To take it one set further, how often do you hold yourself hostage inside of your own negative thoughts? We say things to ourselves that we would never dream of saying to our worst enemy.
Because we’re taught that to think highly of ourselves means we’re cocky, arrogant, or self-absorbed. It’s a tool that people, who are insecure and in positions of power, facilitate to manipulate us into thinking we aren’t good enough to question their authority, to question the system, to question everything. However, when you start to love yourself from a place that says, ‘I’m no better than any other, and we’re all equal,” you start to truly lead with love.
You need to stop coddling your weaknesses, and start claiming your strengths. For when you do, you no longer hold onto the predetermined story of who you think you are.
How often do you say, “It’s just the way I am,” and use that as an excuse to perpetuate something that’s holding you back?
When you change the story of who you think you are, you start to change how others look at you, and ultimately begin to heal the part of yourself that feels that hurt and pain so deeply.

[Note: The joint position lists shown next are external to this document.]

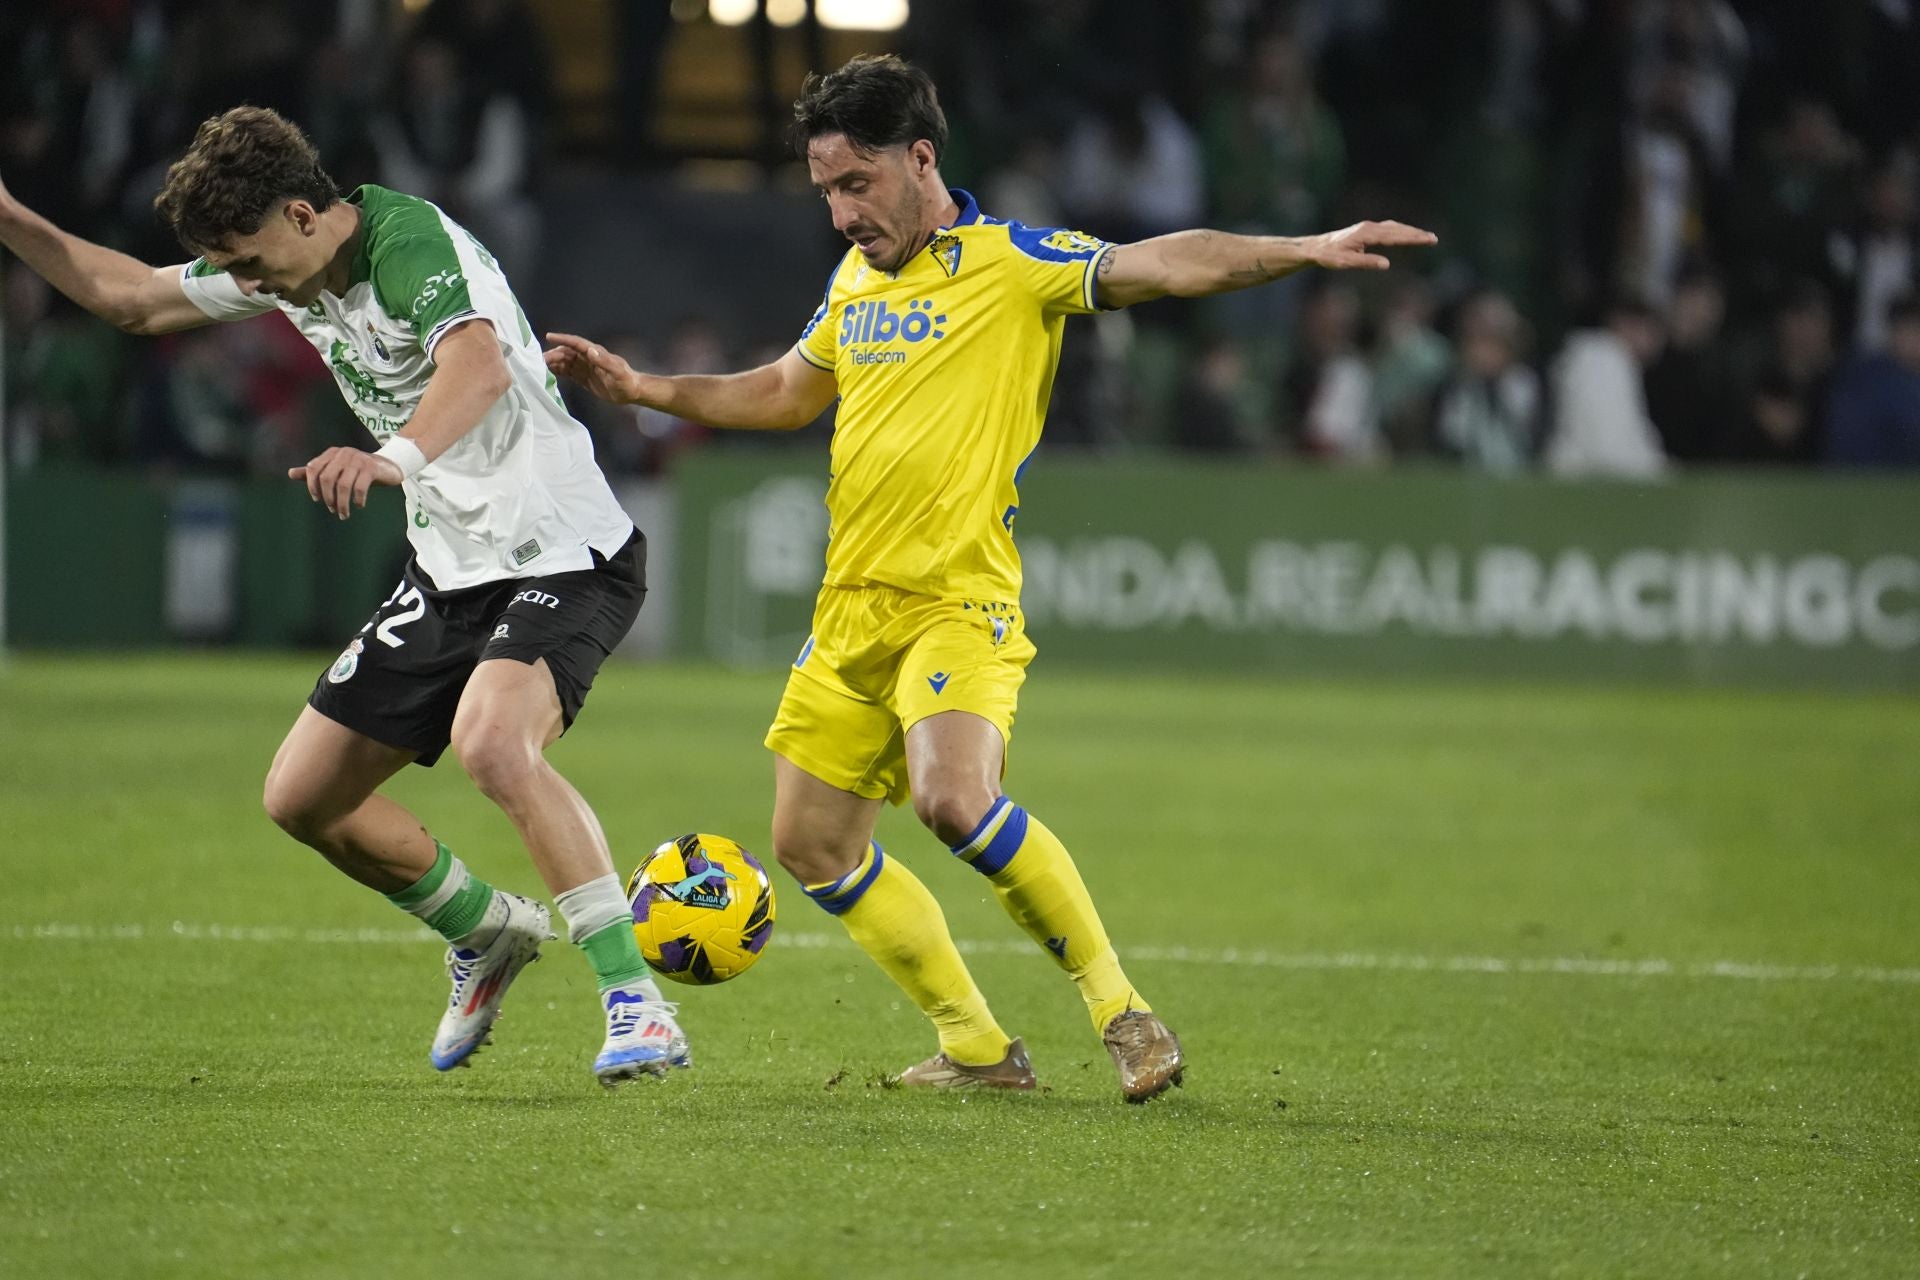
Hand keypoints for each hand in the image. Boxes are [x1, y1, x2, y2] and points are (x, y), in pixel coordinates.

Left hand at [288, 447, 402, 519]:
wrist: (389, 465)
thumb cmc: (359, 470)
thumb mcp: (336, 469)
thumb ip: (315, 472)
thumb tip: (290, 473)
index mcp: (332, 453)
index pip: (313, 468)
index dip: (311, 485)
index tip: (317, 499)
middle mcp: (343, 453)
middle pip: (327, 478)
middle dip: (328, 497)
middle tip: (332, 509)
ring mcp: (358, 459)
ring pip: (343, 485)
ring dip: (342, 503)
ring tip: (343, 514)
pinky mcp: (371, 468)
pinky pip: (360, 487)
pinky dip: (358, 500)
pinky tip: (359, 505)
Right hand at [543, 332, 641, 403]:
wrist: (631, 392)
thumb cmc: (626, 381)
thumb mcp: (617, 371)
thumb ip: (604, 361)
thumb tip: (590, 350)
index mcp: (595, 353)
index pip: (576, 343)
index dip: (563, 339)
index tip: (549, 336)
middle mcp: (588, 358)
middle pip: (567, 352)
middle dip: (554, 354)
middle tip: (540, 360)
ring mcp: (585, 367)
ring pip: (566, 362)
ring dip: (554, 362)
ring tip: (541, 366)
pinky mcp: (584, 378)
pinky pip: (568, 372)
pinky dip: (558, 371)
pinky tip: (549, 373)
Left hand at [1299, 221, 1437, 270]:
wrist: (1315, 247)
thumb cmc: (1329, 256)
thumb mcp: (1345, 263)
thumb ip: (1366, 263)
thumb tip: (1386, 265)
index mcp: (1367, 234)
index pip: (1395, 236)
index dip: (1412, 238)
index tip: (1428, 239)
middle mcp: (1369, 228)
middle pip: (1397, 230)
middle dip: (1416, 234)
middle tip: (1434, 239)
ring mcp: (1368, 228)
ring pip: (1394, 227)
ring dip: (1410, 231)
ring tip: (1425, 237)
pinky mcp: (1366, 230)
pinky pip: (1388, 229)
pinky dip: (1400, 231)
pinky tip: (1405, 234)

Marianne Williamson has said, “sad days aren’t bad days,” and it’s something that we need to hold close to our hearts and our brains, especially with the current political climate that we’re living in. We need to use these sad days as vehicles to learn, and set ourselves free from fear, and ultimately the internal dialogue that holds us back, our egos.
When you know your strengths, and your weaknesses, you’re able to shift those weaknesses into strengths, and ultimately find your true power, which is to positively affect the world in some way.
Now more than ever we need an army of mindful warriors that uses love to ignite the change we need so badly.
Rid yourself of your ego, and find your greatest dreams finding you.